For the soundtrack, Lee solicited music from unsigned, unknown artists via social media. Over 800 songs were submitted; Lee listened to all of them in a single weekend and eventually settled on 12 tracks by different unsigned artists (including singer-songwriter Siedah Garrett, best known for her career as a songwriter and backup singer for major acts including Michael Jackson, Madonna and Donna Summer). "I Don't Feel God" was recorded by NJ artist The IZM., aka Anthony L. Peterson. For the Dana Hilliard song "All Night," Lee and the producers added a horn section and Vernon Reid (of Living Colour) on guest guitar, but generally the songs were added to the movie unchanged. Two songs by Brazilian musician Milton Nascimento are also used. In addition to the soundtrack, Bruce Hornsby contributed an original score for the film which consists mainly of piano jazz.

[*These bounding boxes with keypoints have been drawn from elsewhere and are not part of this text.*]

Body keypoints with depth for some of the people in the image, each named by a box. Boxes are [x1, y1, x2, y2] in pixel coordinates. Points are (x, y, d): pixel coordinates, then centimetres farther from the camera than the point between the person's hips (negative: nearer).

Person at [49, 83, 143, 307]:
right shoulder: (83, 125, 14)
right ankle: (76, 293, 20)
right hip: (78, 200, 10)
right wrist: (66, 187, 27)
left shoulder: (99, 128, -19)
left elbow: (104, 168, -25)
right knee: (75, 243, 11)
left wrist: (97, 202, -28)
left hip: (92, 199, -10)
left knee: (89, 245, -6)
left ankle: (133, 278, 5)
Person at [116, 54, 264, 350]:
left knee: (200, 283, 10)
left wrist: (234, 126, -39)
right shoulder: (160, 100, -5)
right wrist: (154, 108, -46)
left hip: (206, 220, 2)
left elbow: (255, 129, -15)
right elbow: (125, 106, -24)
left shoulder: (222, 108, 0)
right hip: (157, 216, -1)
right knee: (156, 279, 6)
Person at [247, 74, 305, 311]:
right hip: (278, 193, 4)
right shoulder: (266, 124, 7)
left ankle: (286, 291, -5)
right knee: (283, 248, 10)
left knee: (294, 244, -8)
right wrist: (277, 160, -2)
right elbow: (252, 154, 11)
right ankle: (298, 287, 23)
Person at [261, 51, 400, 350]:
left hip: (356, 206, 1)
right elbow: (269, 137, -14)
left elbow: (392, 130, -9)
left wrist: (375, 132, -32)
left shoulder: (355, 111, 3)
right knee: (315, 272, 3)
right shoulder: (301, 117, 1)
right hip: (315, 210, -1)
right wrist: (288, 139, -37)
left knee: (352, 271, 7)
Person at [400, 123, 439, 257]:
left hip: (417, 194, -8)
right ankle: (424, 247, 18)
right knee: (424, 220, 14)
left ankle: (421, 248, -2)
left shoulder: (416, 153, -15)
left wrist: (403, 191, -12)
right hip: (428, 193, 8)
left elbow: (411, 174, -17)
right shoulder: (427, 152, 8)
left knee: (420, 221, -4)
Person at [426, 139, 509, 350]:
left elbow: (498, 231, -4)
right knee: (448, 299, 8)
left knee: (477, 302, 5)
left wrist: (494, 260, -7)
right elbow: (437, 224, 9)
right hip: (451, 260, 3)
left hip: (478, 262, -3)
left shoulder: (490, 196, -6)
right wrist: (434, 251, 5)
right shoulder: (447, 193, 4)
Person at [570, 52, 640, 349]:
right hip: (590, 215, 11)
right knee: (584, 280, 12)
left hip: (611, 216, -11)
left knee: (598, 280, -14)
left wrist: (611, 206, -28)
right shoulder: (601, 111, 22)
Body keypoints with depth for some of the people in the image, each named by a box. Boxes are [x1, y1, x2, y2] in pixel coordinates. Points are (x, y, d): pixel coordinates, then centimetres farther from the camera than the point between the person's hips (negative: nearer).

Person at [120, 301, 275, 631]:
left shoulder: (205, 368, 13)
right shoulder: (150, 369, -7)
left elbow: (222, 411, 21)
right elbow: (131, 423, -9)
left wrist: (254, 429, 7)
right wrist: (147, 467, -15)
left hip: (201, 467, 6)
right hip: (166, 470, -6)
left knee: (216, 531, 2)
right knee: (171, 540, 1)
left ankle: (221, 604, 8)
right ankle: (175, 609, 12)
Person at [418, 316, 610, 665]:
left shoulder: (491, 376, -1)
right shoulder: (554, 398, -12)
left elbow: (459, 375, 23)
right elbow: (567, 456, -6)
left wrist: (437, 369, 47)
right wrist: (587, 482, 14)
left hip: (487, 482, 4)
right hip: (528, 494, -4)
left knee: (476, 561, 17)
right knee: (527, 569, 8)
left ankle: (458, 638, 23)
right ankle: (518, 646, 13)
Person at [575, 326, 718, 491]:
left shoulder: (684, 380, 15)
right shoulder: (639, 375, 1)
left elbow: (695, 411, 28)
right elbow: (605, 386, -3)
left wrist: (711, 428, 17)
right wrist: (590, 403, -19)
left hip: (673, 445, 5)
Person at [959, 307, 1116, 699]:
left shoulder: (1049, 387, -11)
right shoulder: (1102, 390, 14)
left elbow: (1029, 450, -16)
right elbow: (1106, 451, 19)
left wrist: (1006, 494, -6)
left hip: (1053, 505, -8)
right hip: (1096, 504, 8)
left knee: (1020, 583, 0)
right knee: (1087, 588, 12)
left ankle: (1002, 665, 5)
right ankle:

As a remake, the film remains extremely close to the original plot of Ganja and Hess, "at times scene for scene and shot for shot," according to writer Scott Foundas of Variety. It uses so much of the original dialogue that original writer Bill Gunn (who died in 1989) is credited as a co-writer, along with Lee.

The opening credits note that the film is "An Official Spike Lee Joint," a possible reference to the studio interference Lee experienced on his previous film—his remake of the South Korean revenge thriller Oldboy—which led to the credits of that film describing it as "A Spike Lee Film" instead of his customary "A Spike Lee Joint."

==Release==
A month prior to its theatrical release, the film was released through Vimeo, an online video-streaming service. This unusual measure was partly inspired by Vimeo's comparatively low cut of the profits from online rentals and sales (10%, as opposed to other web services which can take up to 45%) and partially a strategy to generate interest in the film.
The film was released theatrically and on VOD on February 13, 2015, by Gravitas Ventures.

==Reception==
Da Sweet Blood of Jesus received mixed reviews from critics. On Rotten Tomatoes, the film has an approval rating of 49% based on 43 reviews, with an average rating of 5.29/10. The site's critical consensus reads: "Da Sweet Blood of Jesus has no shortage of style, but it isn't enough to make this horror-tinged Spike Lee joint one of his best — or worth recommending." On Metacritic, the film has a rating of 52 out of 100 based on 19 critics, indicating "mixed or average" reviews.

Critic Matt Zoller Seitz gave the film three-out-of-four stars, and commented: "Lee's most persistent problem, an inability to unify his messages and make them cohere, doesn't really hurt him in Da Sweet Blood of Jesus because the film is a hypnotically nightmarish mood piece more than anything else... This will prove either maddening or refreshing, depending on whether your willingness to go where Lee takes you overwhelms your desire for something more conventionally neat and clearheaded." Scott Foundas of Variety was more reserved in his praise, calling the film a "gory yet oddly bloodless affair that's been made with a lot of craft and energy but ultimately little sense of purpose." The New York Times critic A.O. Scott also offered faint praise, writing: "This is, all in all, one of Mr. Lee's cooler joints, meaning both that it is suavely stylish and feels detached from its own emotions and motivations. It's not especially horrifying, or even very thought-provoking. It is touching, however, because it represents one frequently misunderstood, intermittently great filmmaker's tribute to another."